Strona:PL Waleria Marrené-Mężowie i żony 281.jpeg

Ta strona została uwierzytelniona.

Nie czekał długo gdyż Konrad od razu przystąpił do rzeczy.
— Jestem — wyrzekł adwokatem pani Skalskiej.
Słowa te uderzyły przykro gospodarza domu, przecież nie należało mu tego pokazywać, dla tego też skłonił się zimno, z miną człowieka którego fakt ten obchodzić nie może.
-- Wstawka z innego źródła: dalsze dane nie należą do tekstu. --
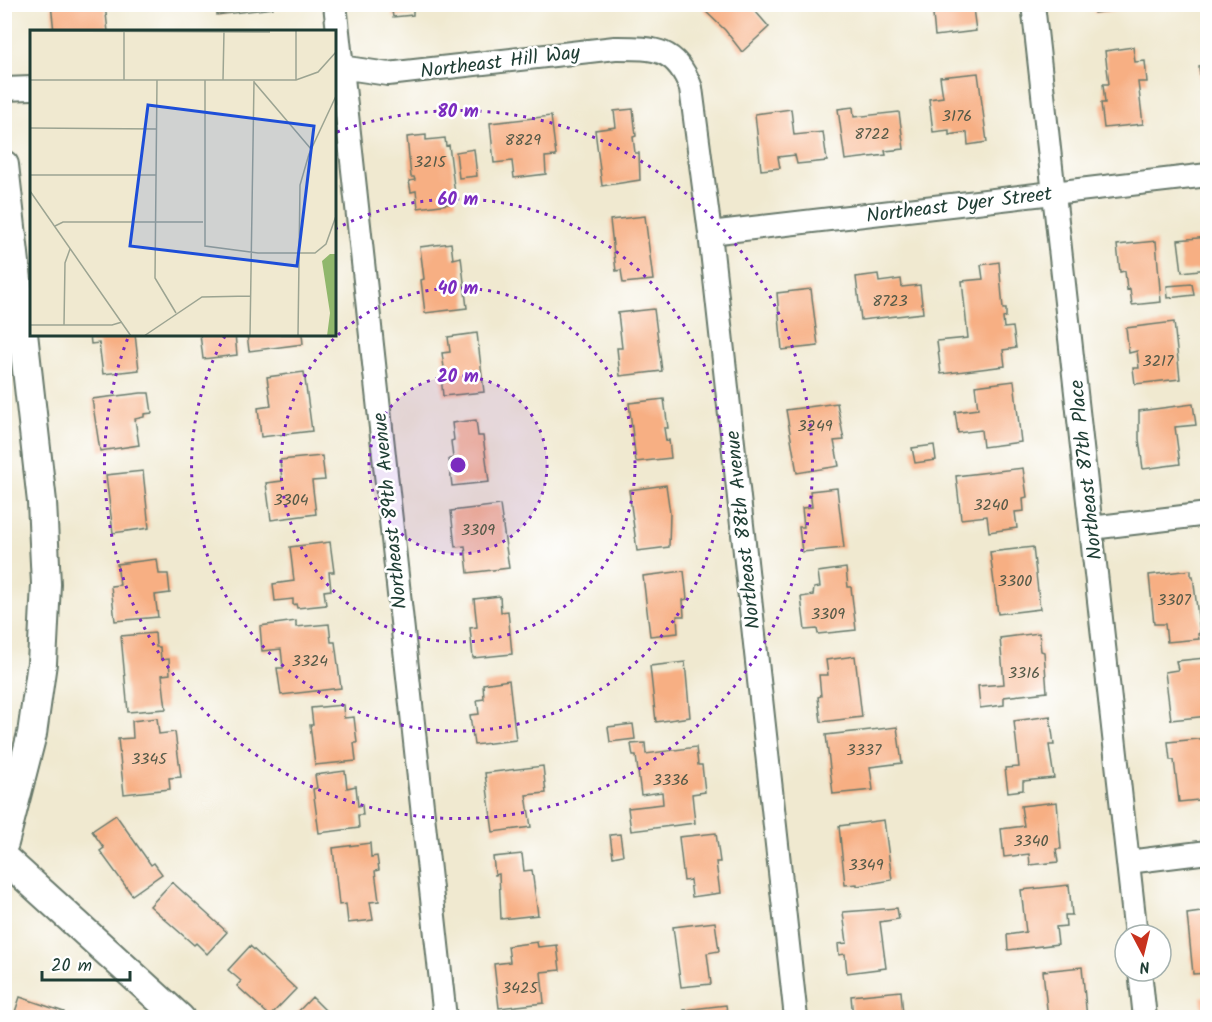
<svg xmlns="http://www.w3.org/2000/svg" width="1212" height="1022" font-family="Kalam,sans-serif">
<rect width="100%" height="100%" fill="#fff"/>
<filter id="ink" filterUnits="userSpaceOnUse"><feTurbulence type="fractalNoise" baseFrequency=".0167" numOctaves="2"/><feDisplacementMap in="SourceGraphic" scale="12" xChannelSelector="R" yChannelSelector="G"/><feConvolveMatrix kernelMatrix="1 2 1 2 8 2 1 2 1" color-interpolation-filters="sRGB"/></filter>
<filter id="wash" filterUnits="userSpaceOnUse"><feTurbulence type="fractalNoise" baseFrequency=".008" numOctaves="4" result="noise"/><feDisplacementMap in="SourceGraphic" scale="24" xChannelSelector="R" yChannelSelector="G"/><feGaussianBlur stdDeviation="1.35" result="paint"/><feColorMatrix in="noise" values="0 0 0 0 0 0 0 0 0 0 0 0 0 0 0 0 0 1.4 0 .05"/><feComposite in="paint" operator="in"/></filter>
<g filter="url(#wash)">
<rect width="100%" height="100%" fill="#f0e9d0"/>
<g id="blocks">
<path fill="#f7af83" d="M51,4H105L108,32H54Z
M216,4H273V8L217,15Z
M391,4H438V6L413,9V15L393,17Z
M707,4H749L769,27L742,52L725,30L703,9Z
M932,4H969V8H973L976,31L935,36Z
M1093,5H1137V8L1094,13Z
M1133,47L1135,62L1145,61L1147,82H1138L1143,124L1104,128L1101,103H1105L1103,84H1109L1105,51Z
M1208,65V119H1204L1199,66Z
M978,73L987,142L968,145L967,132L949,135V130L933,132L929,99L943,97L940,77Z
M853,107L854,117L899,112L904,149L885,151L886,155L845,160L838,109Z
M633,109L636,136L633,137L635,153H639L640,180L602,186L595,130L616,127L614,111Z
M791,109L794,135L823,132L827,161L797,164L795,155L778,157L780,168L761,170L755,114Z
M551,116L556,156L545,157L546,174L514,178L512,161L494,163L490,123Z
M426,135V140L445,138L446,146L449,145L456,203L418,208L416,191L411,192L409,181L415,180L414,177H411L407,137Z
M474,149L477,176L459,178L456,152Z
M645,216L653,280L623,283L621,270L616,271L610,220Z
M1208,237V269L1182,272L1178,240Z
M1156,241L1161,302L1132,305L1130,289L1127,290L1125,271L1120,272L1117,245Z
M451,243L453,259L461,257L467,308L425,313L421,280L424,279L420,247Z
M999,262L1003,309H1006V317L1003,318L1004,328L1013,327L1016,348L1003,350L1005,366L941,374L937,341L968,338L962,281L983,279L981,265Z
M878,274L879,282L901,279L902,287L920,285L923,313L861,320L856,277Z
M1192,284L1194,295L1168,298L1167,286Z
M811,289L818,346L782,350L777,293Z
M654,309L662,371L620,376L617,348H622L618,313Z
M1174,322L1180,379L1135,384L1133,368H1139L1137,351L1129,353L1126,328Z
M477,333L484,392L443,396L441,376L445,375L442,353L450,352L448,337Z
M90,334H135L139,370L103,374L99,343L91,344Z
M200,334H235L237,355L203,359Z
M247,334H302L303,344L249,351Z
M304,372L312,431L261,437L258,408L271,406L267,377Z
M1014,381L1021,442L983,447L981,430L958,433L955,412L978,409L975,386Z
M141,393H149L152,413L144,414V417L135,419L139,445L100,451L92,399Z
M664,399L668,428H664L666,441L669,440L671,458L636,462L629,403Z
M837,403L844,440L834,441L839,466L797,473L786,410Z
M1193,404L1196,425L1175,427L1180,464L1143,469L1139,439V411Z
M476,420L478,436H483L489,482L452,486L449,459L453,458L451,441L454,440L452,423Z
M934,445L936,460L915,463L912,448Z
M322,456L325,480L312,481L316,514L271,520L266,483L282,481L280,460Z
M1023,468L1027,497L1023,498L1024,511L1015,512L1017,528L989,532L987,516L961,519L956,476Z
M143,471L149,528L113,533L106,475Z
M666,485L670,513L669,547L637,551L629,490Z
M837,488L844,548L802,552L799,527H804L802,508L812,507L810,491Z
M500,505L509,568L468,573L465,546L455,547L451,511Z
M330,542L334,572H329L331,590L324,591L326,605L297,608L296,604L293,605V599L275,601L273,584L294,581L290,547Z
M1033,547L1040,609L998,614L990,552Z
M157,559L159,574H168L170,593L155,595L158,617L115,621L111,586L120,585L117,564Z
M846,568L848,587H851L856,630L818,634L817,629L805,630L801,597L813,595L814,588L820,587L818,572Z
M1191,570V576H1193L1200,633L1198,634L1199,639L1167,642L1165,624H1154L1149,575Z
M684,571L687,599L683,600L684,616H677L678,633L650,636L643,576Z
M500,596L501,612L508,611L512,654L473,658L470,628L477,627L474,599Z
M296,621V627L329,624L331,642H335L341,688L281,695L277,668H283L281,649L262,651L260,626Z
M155,633L156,647H160L161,660L169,659L170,674L162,675L166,709L128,712L121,636Z
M1039,633L1041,651L1044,652L1047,692L1004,697V705L980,708L978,686L1004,684L1000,638Z
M855,656L862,717L821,722L818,697L821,696L819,675H828L826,660Z
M1205,658L1208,683V716L1171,720L1165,672L1178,670L1176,661Z
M685,662L690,717L656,722L650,666Z
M509,680L516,740L474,745L470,715L479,714L477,700L484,699L483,684Z
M343,705L344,718L354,717L357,743H354L356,761L315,765L310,725H313L311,708Z
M1050,716L1054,745H1049L1054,778L1023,781V790L1008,792L1005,768L1019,767L1014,721Z
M157,718L159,734L175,732L181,777L169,778L170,789L124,794L118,739L133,738L132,721Z
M633,724L635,739L610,742L608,727Z
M897,727L902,763L870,767L873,790L833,794L826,735Z
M1208,738V799L1179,802L1174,760H1170L1168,742Z
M645,743L646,754L696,747L698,765H702L705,792L692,794L695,823L631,831L628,808L663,804L662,792L641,795L636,756H633L631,744Z
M543,766L546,793L526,795L531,827L493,832L485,773Z
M345,771L347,788L356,786L358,806L362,805L363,815H358L359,828L319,833L313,789L317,788L315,775Z
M1057,802L1061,849H1056L1058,862L1030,865L1029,854L1004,857L1001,829L1024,826L1021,806Z
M116,815L151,865L154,863L162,874L132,895L100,851L104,848L92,831Z
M884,820L892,880L857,886V884L845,885L839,826Z
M716,833L720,862H716L720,893L692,897L690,880L684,881L679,837Z
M620,834L623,855L613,857L610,835Z
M370,843L371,857L377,856L379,870L375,871L379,901L370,902L373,920L348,923L346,904L339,905L333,848Z
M522,854L524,871L532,870L538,915L501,919L499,874L495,875L493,857Z
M172,882L227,932L207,954L196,943L194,945L150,906Z
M1069,885L1072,915H1065L1066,926L1056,927L1058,944L1008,950L1007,935L1026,932L1021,890Z
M897,908L899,919L880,922L886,968L847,973L845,954L839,955L838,944L847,943L843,912Z
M1208,911V973L1193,974L1187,914Z
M715,922L719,951L707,953L711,984L681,987L673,927Z
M537,942L538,947L557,945L560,970L541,972L544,1003L499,1008L494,964L510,962L508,946Z
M250,946L296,989L270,1016L237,986L241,981L228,970Z
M1082,967L1087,1018H1048L1043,971Z
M901,991L903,1015L890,1018H853L851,996Z
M1208,996V1018H1203L1201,997Z
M20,997L64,1012L62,1018H13Z
M312,997L333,1018H292Z
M726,1005L728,1018H685L684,1010Z"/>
</g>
</g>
<g filter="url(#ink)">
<use href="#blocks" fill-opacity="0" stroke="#68796b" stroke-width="1.5"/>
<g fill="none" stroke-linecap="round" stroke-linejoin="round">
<g stroke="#68796b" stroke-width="26">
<path id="minor" d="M335,4L445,1018
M1033,4L1136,935
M334,66L388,74L615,48C654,48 676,47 691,88L710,233L796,1018
M4,89L32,88
M710,233L1208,175
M1091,528L1208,514
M1128,862L1208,852
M1140,971L1145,1018"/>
</g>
<g stroke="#68796b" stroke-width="32">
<path id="tertiary" d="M4,165L42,502L46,584L42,663L32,734L4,843
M4,858L180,1018"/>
</g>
<use href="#minor" stroke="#fff" stroke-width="22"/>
<use href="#tertiary" stroke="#fff" stroke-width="28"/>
</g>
</g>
<circle cx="458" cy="465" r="89" fill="#7b2cbf" fill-opacity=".12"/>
<g fill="none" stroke="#7b2cbf" stroke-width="3" stroke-dasharray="3 6">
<circle cx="458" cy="465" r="89"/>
<circle cx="458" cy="465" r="177"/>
<path d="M335 229A266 266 0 1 1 225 336"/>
<path d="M337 132A354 354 0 1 1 129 335"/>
</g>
<g text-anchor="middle" stroke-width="5" stroke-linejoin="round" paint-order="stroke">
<g font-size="16" fill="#555a48">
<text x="957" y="121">3176</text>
<text x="872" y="139">8722</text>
<text x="523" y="145">8829</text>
<text x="430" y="167">3215</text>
<text x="890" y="306">8723</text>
<text x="1158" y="366">3217</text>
<text x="815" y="431">3249</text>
<text x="291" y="505">3304</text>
<text x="991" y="510">3240</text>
<text x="478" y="535">3309</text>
<text x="1015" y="586">3300</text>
<text x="1174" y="605">3307</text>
<text x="828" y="619">3309</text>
<text x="310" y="666">3324</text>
<text x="1024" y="678">3316</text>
<text x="864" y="755">3337</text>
<text x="149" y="764">3345</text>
<text x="671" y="785">3336</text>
<text x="1031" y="846">3340</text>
<text x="866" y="870">3349</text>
<text x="520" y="993">3425</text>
</g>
<g font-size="20" fill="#1f3d34" stroke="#fff">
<text transform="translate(500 61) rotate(-7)" y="7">Northeast Hill Way</text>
<text transform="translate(959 204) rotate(-7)" y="7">Northeast Dyer Street</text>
<text transform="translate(1085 470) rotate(-96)" y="7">Northeast 87th Place</text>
<text transform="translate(389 511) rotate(-96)" y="7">Northeast 89th Avenue</text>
<text transform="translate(742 530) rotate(-96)" y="7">Northeast 88th Avenue</text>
</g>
</g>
<g transform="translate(30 30)">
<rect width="306" height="306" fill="#f0e9d0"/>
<path d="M300,224H306V306H297L300,283L292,231Z" fill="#90b76c"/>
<path fill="none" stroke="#9ca492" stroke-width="1.5" d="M0,1L240,2M0,50H266L288,42L306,22M94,50V1M127,50L125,248L146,283M175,50V216L228,223H285L296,214L306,186M193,50L194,1M266,50V0M224,52L281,119M0,98L127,99M0,145H126M0,161L101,306M25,196L33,192H173M0,295H82L92,292M34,295L35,233L40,219M114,306L172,267L220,266M220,306L224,51M268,306L270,155L279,124L306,66"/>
<path fill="#1d4ed8" fill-opacity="0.15" stroke="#1d4ed8" stroke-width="3" d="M118,75L284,96L267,236L100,216Z"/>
<rect width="306" height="306" fill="none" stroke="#1f3d34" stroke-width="3"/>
</g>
<circle cx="458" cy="465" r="9" fill="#7b2cbf" stroke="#fff" stroke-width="3"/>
<g font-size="18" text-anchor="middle" font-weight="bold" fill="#7b2cbf" stroke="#fff" stroke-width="5" stroke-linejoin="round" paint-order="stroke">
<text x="458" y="117">80 m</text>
<text x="458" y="205">60 m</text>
<text x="458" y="294">40 m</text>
<text x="458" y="382">20 m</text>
</g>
<rect width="1212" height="1022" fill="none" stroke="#fff" stroke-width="24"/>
<g transform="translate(1143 953) rotate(173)"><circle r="28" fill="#ffffff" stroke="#a5b1ae" stroke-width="1.5"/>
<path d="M0-4.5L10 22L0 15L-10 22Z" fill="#c8321e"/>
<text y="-9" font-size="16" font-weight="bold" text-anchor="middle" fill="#1f3d34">N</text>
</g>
<path d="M42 971v9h88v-9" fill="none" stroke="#1f3d34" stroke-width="3"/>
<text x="51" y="971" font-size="18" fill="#1f3d34" stroke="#ffffff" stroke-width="4.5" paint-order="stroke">20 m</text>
</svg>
— Pan zostawałeś w ścisłych stosunkach — mówił dalej prawnik — z nieboszczykiem Antonim Skalskim.
Pytanie to nie podobało się wcale Herknerowi.
— O stosunkach tych — odparł — sama pani Skalska wie najlepiej, nie widzę więc w czem to pana obchodzi, lub może wpływać na jaki bądź interes.
— Niestety pani Skalska zupełnie nie mieszała się do interesów męża, dla tego chciałbym zapytać w jej imieniu.
— O cóż to? — przerwał wyniośle kapitalista.
— Czy nie mógłbyś mnie pan objaśnić — mówił niezrażony adwokat — jakie zachodziły pomiędzy panami pieniężne stosunki?